For the bigger picture, however, online coverage and blogs are crucial. Gotham Gazette and City Limits offer room for sober coverage of general land use issues, occasionally touching on AY. Curbed.com, The Gowanus Lounge, and Brownstoner offer a mix of links, commentary, and discussion, with periodic attention to AY. Daily Gotham touches on AY-related politics periodically and Will James' OnNYTurf has produced some valuable maps.

Looking directly at Atlantic Yards, Jonathan Cohn's BrooklynViews, with an architect's knowledge, has made some crucial points about open space and urban design. Stuart Schrader's Picketing Henry Ford offers an occasional dose of theory. The organization BrooklynSpeaks, though its blog is irregular, has presented some serious critiques of urban design, transportation, and other Atlantic Yards issues.

AY saturation

For saturation coverage of Atlantic Yards, with consistent attention and institutional memory, two blogs are crucial. In this blog, Atlantic Yards Report, I tackle specific aspects of the story, offering extensive reportage, commentary, and analysis.

NoLandGrab, run by Lumi Michelle Rolley (weekdays) and Amy Greer and occasional helpers (weekends) aggregates and comments upon nearly every shred of AY-related text and images. That means articles, press releases, and tangential mentions all get their due. NLG is the definitive Atlantic Yards archive.

Atlantic Yards has even generated its own community photographer, as freelancer Jonathan Barkey has emerged in the past year to shoot protests, press conferences, and events, offering his photographs to bloggers like me.

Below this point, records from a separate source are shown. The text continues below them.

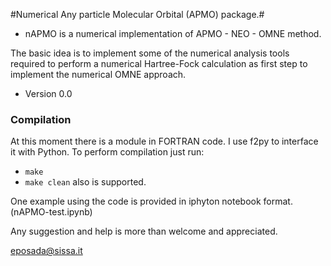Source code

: #Numerical Any particle Molecular Orbital (APMO) package.#

* nAPMO is a numerical implementation of APMO - NEO - OMNE method.

The basic idea is to implement some of the numerical analysis tools required to perform a  numerical Hartree-Fock calculation as first step to implement the numerical OMNE approach.

* Version 0.0

### Compilation ###

At this moment there is a module in FORTRAN code. I use f2py to interface it with Python. To perform compilation just run:

* ``make``
* ``make clean`` also is supported.

One example using the code is provided in iphyton notebook format. (nAPMO-test.ipynb)

Any suggestion and help is more than welcome and appreciated. 

eposada@sissa.it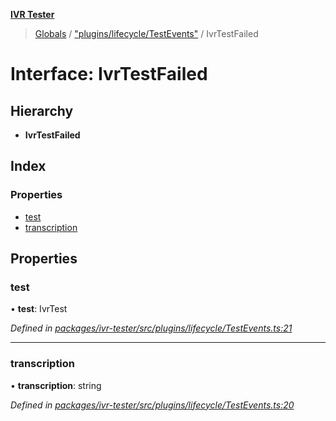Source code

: **[IVR Tester](../README.md)**

> [Globals](../README.md) / ["plugins/lifecycle/TestEvents"](../modules/_plugins_lifecycle_testevents_.md) / IvrTestFailed

# Interface: IvrTestFailed

## Hierarchy

* **IvrTestFailed**

## Index

### Properties

* [test](_plugins_lifecycle_testevents_.ivrtestfailed.md#test)
* [transcription](_plugins_lifecycle_testevents_.ivrtestfailed.md#transcription)

## Properties

### test

•  **test**: IvrTest

*Defined in [packages/ivr-tester/src/plugins/lifecycle/TestEvents.ts:21](https://github.com/SketchingDev/ivr-tester/blob/1691bd9/packages/ivr-tester/src/plugins/lifecycle/TestEvents.ts#L21)*

___

### transcription

•  **transcription**: string

*Defined in [packages/ivr-tester/src/plugins/lifecycle/TestEvents.ts:20](https://github.com/SketchingDev/ivr-tester/blob/1691bd9/packages/ivr-tester/src/plugins/lifecycle/TestEvents.ts#L20)*
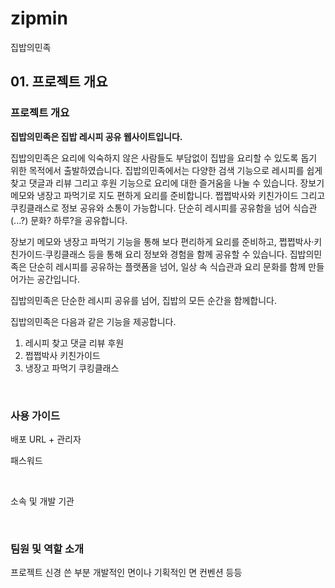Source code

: # zipmin
집밥의민족




## 01. 프로젝트 개요

### 프로젝트 개요

**집밥의민족은 집밥 레시피 공유 웹사이트입니다.**

집밥의민족은 요리에 익숙하지 않은 사람들도 부담없이 집밥을 요리할 수 있도록 돕기 위한 목적에서 출발하였습니다. 집밥의민족에서는 다양한 검색 기능으로 레시피를 쉽게 찾고 댓글과 리뷰 그리고 후원 기능으로 요리에 대한 즐거움을 나눌 수 있습니다.
장보기 메모와 냉장고 파먹기로 지도 편하게 요리를 준비합니다. 쩝쩝박사와 키친가이드 그리고 쿠킹클래스로 정보 공유와 소통이 가능합니다. 단순히 레시피를 공유함을 넘어 식습관(...?) 문화? 하루?을 공유합니다.

장보기 메모와 냉장고 파먹기 기능을 통해 보다 편리하게 요리를 준비하고, 쩝쩝박사·키친가이드·쿠킹클래스 등을 통해 요리 정보와 경험을 함께 공유할 수 있습니다.
집밥의민족은 단순히 레시피를 공유하는 플랫폼을 넘어, 일상 속 식습관과 요리 문화를 함께 만들어가는 공간입니다.

집밥의민족은 단순한 레시피 공유를 넘어, 집밥의 모든 순간을 함께합니다.

집밥의민족은 다음과 같은 기능을 제공합니다.

1. 레시피 찾고 댓글 리뷰 후원
2. 쩝쩝박사 키친가이드
3. 냉장고 파먹기 쿠킹클래스


<br/>

### 사용 가이드

배포 URL + 관리자

패스워드


<br/>

소속 및 개발 기관

<br/>

### 팀원 및 역할 소개

























프로젝트 신경 쓴 부분
개발적인 면이나 기획적인 면 컨벤션 등등


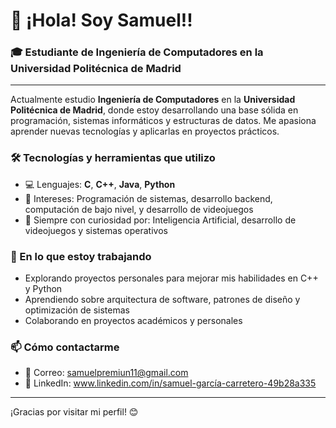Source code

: # 👋 ¡Hola! Soy Samuel!!  
### 🎓 Estudiante de Ingeniería de Computadores en la Universidad Politécnica de Madrid

---

Actualmente estudio **Ingeniería de Computadores** en la **Universidad Politécnica de Madrid**, donde estoy desarrollando una base sólida en programación, sistemas informáticos y estructuras de datos. Me apasiona aprender nuevas tecnologías y aplicarlas en proyectos prácticos.

### 🛠️ Tecnologías y herramientas que utilizo
- 💻 Lenguajes: **C**, **C++**, **Java**, **Python**
- 🔧 Intereses: Programación de sistemas, desarrollo backend, computación de bajo nivel, y desarrollo de videojuegos
- 🧠 Siempre con curiosidad por: Inteligencia Artificial, desarrollo de videojuegos y sistemas operativos

### 🚀 En lo que estoy trabajando
- Explorando proyectos personales para mejorar mis habilidades en C++ y Python
- Aprendiendo sobre arquitectura de software, patrones de diseño y optimización de sistemas
- Colaborando en proyectos académicos y personales

### 📫 Cómo contactarme
- 📧 Correo: samuelpremiun11@gmail.com
- 💼 LinkedIn: www.linkedin.com/in/samuel-garcía-carretero-49b28a335

---

¡Gracias por visitar mi perfil! 😊

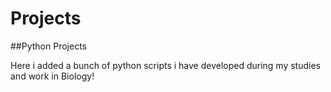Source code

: # Projects
##Python Projects

Here i added a bunch of python scripts i have developed during my studies and work in Biology!
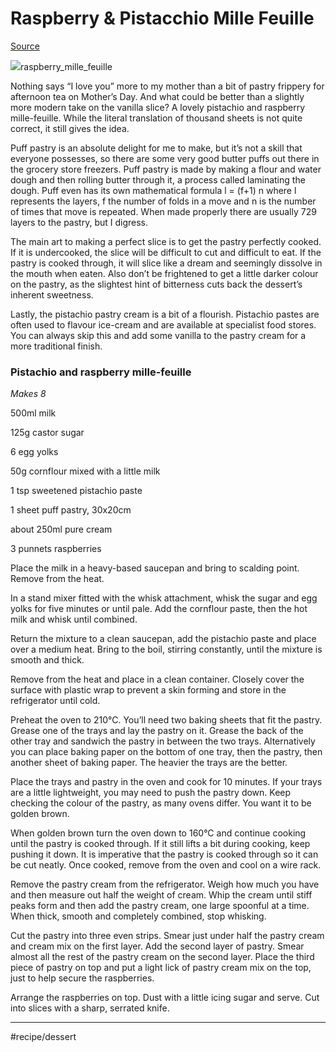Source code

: # Raspberry & Pistacchio Mille Feuille
[Source](https://www.thesaturdaypaper.com.au/2021/05/31/pistachio-and-raspberry-mille-feuille/162039600011592)

![](assets/raspberry_mille_feuille.jpg)raspberry_mille_feuille

Nothing says “I love you” more to my mother than a bit of pastry frippery for afternoon tea on Mother’s Day. And what could be better than a slightly more modern take on the vanilla slice? A lovely pistachio and raspberry mille-feuille. While the literal translation of thousand sheets is not quite correct, it still gives the idea.

Puff pastry is an absolute delight for me to make, but it’s not a skill that everyone possesses, so there are some very good butter puffs out there in the grocery store freezers. Puff pastry is made by making a flour and water dough and then rolling butter through it, a process called laminating the dough. Puff even has its own mathematical formula l = (f+1) n where l represents the layers, f the number of folds in a move and n is the number of times that move is repeated. When made properly there are usually 729 layers to the pastry, but I digress.

The main art to making a perfect slice is to get the pastry perfectly cooked. If it is undercooked, the slice will be difficult to cut and difficult to eat. If the pastry is cooked through, it will slice like a dream and seemingly dissolve in the mouth when eaten. Also don’t be frightened to get a little darker colour on the pastry, as the slightest hint of bitterness cuts back the dessert’s inherent sweetness.

Lastly, the pistachio pastry cream is a bit of a flourish. Pistachio pastes are often used to flavour ice-cream and are available at specialist food stores. You can always skip this and add some vanilla to the pastry cream for a more traditional finish.

### Pistachio and raspberry mille-feuille
*Makes 8*

500ml milk

125g castor sugar

6 egg yolks

50g cornflour mixed with a little milk

1 tsp sweetened pistachio paste

1 sheet puff pastry, 30x20cm

about 250ml pure cream

3 punnets raspberries

Place the milk in a heavy-based saucepan and bring to scalding point. Remove from the heat.

In a stand mixer fitted with the whisk attachment, whisk the sugar and egg yolks for five minutes or until pale. Add the cornflour paste, then the hot milk and whisk until combined.

Return the mixture to a clean saucepan, add the pistachio paste and place over a medium heat. Bring to the boil, stirring constantly, until the mixture is smooth and thick.

Remove from the heat and place in a clean container. Closely cover the surface with plastic wrap to prevent a skin forming and store in the refrigerator until cold.

Preheat the oven to 210°C. You’ll need two baking sheets that fit the pastry. Grease one of the trays and lay the pastry on it. Grease the back of the other tray and sandwich the pastry in between the two trays. Alternatively you can place baking paper on the bottom of one tray, then the pastry, then another sheet of baking paper. The heavier the trays are the better.

Place the trays and pastry in the oven and cook for 10 minutes. If your trays are a little lightweight, you may need to push the pastry down. Keep checking the colour of the pastry, as many ovens differ. You want it to be golden brown.

When golden brown turn the oven down to 160°C and continue cooking until the pastry is cooked through. If it still lifts a bit during cooking, keep pushing it down. It is imperative that the pastry is cooked through so it can be cut neatly. Once cooked, remove from the oven and cool on a wire rack.

Remove the pastry cream from the refrigerator. Weigh how much you have and then measure out half the weight of cream. Whip the cream until stiff peaks form and then add the pastry cream, one large spoonful at a time. When thick, smooth and completely combined, stop whisking.

Cut the pastry into three even strips. Smear just under half the pastry cream and cream mix on the first layer. Add the second layer of pastry. Smear almost all the rest of the pastry cream on the second layer. Place the third piece of pastry on top and put a light lick of pastry cream mix on the top, just to help secure the raspberries.

Arrange the raspberries on top. Dust with a little icing sugar and serve. Cut into slices with a sharp, serrated knife.
- - - -
#recipe/dessert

Develop Don't Destroy Brooklyn (DDDB) offers regular blog-like updates of news and commentary, often relying on AYR and NLG but also offering original content. And DDDB performs the valuable function of posting numerous legal and other documents.

The impact of AY blogging

The Times in April 2006 published an article, headlined A Blogfest Over a Project in Brooklyn that acknowledged "Atlantic Yards may well be the first large-scale urban real estate venture in New York City where opposition has coalesced most visibly in the blogosphere."

Still that article, as I wrote, "casts us bloggers mostly as critics (who also issue "jeers"), not as analysts--with the unlimited space of the web--who regularly point out distortions and deceptions by Forest City Ratner, cite gaps in press coverage (like the decline in the number of jobs promised), and source our conclusions."

Without the blogs, the story wouldn't be advanced, the archive wouldn't exist, and reporters and researchers would have trouble exploring the history of Atlantic Yards. We've provided an alternative to reliance on flawed mainstream coverage. (Who covered the epic hearing Thursday in the lawsuit over the Atlantic Yards environmental review? Nobody from a daily.)

There truly has been impact from Brooklyn blogging--the theme of the second annual Brooklyn Blogfest. The "larger issues" the Voice engaged a half century ago are now addressed online.